Decades of brain imaging experiments have revealed important insights into the architecture of the human brain and the detailed anatomic basis for the neural dynamics supporting human cognition. However, technical restrictions of traditional brain imaging approaches including functional magnetic resonance tomography (fMRI), positron emission tomography (PET), and magnetoencephalography (MEG) severely limit participants’ movements during experiments. As a consequence, our knowledge of the neural basis of human cognition is rooted in a dissociation of human cognition from what is arguably its foremost, and certainly its evolutionarily most determinant function, organizing our behavior so as to optimize its consequences in our complex, multi-scale, and ever-changing environment. The concept of natural cognition, therefore, should not be separated from our fundamental experience and role as embodied agents acting in a complex, partly unpredictable world. Recent brain imaging studies confirm that brain systems supporting our planning and execution of motor actions, as well as our perception and evaluation of our own and others’ actions, also form an anatomic foundation for our more abstract/disembodied cognition.

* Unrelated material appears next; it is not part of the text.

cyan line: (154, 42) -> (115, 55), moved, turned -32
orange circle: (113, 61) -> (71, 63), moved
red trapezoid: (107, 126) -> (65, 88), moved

To gain new insights into the brain dynamics supporting natural cognition, we must overcome restrictions of traditional brain imaging technology. First, the sensors used must be lightweight and mobile to allow monitoring of brain activity during free participant movements. New hardware technology for electroencephalography (EEG) and near infrared spectroscopy (NIRS) allows recording electrical and hemodynamic brain activity while participants are freely moving. New data-driven analysis approaches must allow separation of signals arriving at the sensors from the brain and from non-brain sources (neck muscles, eyes, heart, the electrical environment, etc.). Independent component analysis (ICA) and related blind source separation methods allow separation of brain activity from non-brain activity from data recorded during experimental paradigms that stimulate natural cognition. Imaging the precisely timed, distributed brain dynamics that support all forms of our motivated actions and interactions in both laboratory and real-world settings requires new modes of data capture and of data processing. Synchronously recording participants’ motor behavior, brain activity, and other physiology, as well as their physical environment and external events may be termed mobile brain/body imaging ('MoBI'). Joint multi-stream analysis of recorded MoBI data is a major conceptual, mathematical, and data processing challenge.
We call for manuscripts on this Research Topic – both original research contributions using MoBI approaches, as well as theoretical, methodological or historical reviews or opinion papers on ongoing developments in recording and analysis of data recording the brain activity and body movements of actively behaving participants. Submissions contributing to aspects of MoBI hardware (e.g., wireless sensor technology), software (e.g., synchronization of data streams, joint data analysis and modeling approaches), and applications (gait and stroke rehabilitation, cognitive neuroscience, BCI prosthetic control, physical and mental fatigue, neuroergonomics) are particularly encouraged.